Chapter 4: Faith as Imagination

Part of what we mean when we say that humankind – Homo poeta – lives by meaning is that from the beginning of our lives we are faced with the challenge of finding or composing some kind of order, unity and coherence in the force fields of our lives. We might say that faith is our way of discerning and committing ourselves to centers of value and power that exert ordering and force in our lives. Faith, as imagination, grasps the ultimate conditions of our conditions, unifying them into a comprehensive image in light of which we shape our responses and initiatives, our actions.

Chapter 5. On Seeing Faith Whole

But as we look at the data of lives of faith, our own and those of others, we are struck by the recognition that faith is response to action and being that precedes and transcends us and our kind; faith if the forming of images o and relation to that which exerts qualitatively different initiatives in our lives than those that occur in strictly human relations. While this ‘X-factor’ in faith is not ou rprimary focus, it continues to impinge upon our work and to keep us modestly aware that we are encompassed in mystery.

In the book, he spends these first five chapters diving deep into faith. He transitions from there to summarize the developmental stages of those he builds from, and then finishes with transposing faith development as developmental stages. I hope by scattering a few quotes from the book in this post, I can convey the complexity and hard to pin down nature of faith. It’s not a simple concept and one that takes study, prayer and pondering to really understand. I don’t think we should over-simplify this effort.

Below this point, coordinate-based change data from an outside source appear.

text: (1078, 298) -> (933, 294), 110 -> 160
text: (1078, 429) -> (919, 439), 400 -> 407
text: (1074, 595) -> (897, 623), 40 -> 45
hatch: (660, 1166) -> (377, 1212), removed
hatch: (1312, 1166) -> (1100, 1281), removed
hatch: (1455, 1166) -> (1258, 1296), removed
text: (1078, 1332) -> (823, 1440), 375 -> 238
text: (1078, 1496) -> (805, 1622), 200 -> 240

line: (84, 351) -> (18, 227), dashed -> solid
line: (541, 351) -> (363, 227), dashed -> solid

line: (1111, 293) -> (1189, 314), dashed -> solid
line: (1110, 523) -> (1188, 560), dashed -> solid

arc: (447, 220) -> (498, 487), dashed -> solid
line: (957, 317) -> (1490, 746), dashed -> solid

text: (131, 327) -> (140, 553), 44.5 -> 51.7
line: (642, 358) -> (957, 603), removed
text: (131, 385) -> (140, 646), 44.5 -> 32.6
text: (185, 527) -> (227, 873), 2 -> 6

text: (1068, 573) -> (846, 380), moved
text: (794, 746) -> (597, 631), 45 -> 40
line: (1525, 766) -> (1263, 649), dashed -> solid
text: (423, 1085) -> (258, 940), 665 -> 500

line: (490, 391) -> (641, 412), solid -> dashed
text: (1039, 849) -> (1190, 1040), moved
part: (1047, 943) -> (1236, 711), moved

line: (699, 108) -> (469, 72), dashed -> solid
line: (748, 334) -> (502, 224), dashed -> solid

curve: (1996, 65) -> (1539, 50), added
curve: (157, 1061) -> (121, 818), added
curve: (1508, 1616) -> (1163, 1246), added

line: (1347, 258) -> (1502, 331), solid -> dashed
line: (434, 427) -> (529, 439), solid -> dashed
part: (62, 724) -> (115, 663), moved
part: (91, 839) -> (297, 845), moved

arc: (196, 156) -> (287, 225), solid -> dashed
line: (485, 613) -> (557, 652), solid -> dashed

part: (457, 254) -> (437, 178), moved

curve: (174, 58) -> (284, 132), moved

And then returning, for a moment, to the scriptural definitions of faith. The reason for their vagueness and circularity I believe is that they definitionally do not describe something you acquire quickly or in a moment. Rather, I think to get to a faith that leads one to hope for something that is true without evidence for its truthfulness, requires a lifetime of effort and evolution, as we learn through our mistakes and experiences, to lean more firmly on transcendent truth. As we go through life trusting and building our lives on foundations that are not exactly true, we evolve and learn until finally we come to a true, foundational, eternal understanding of a transcendent ordering of our lives.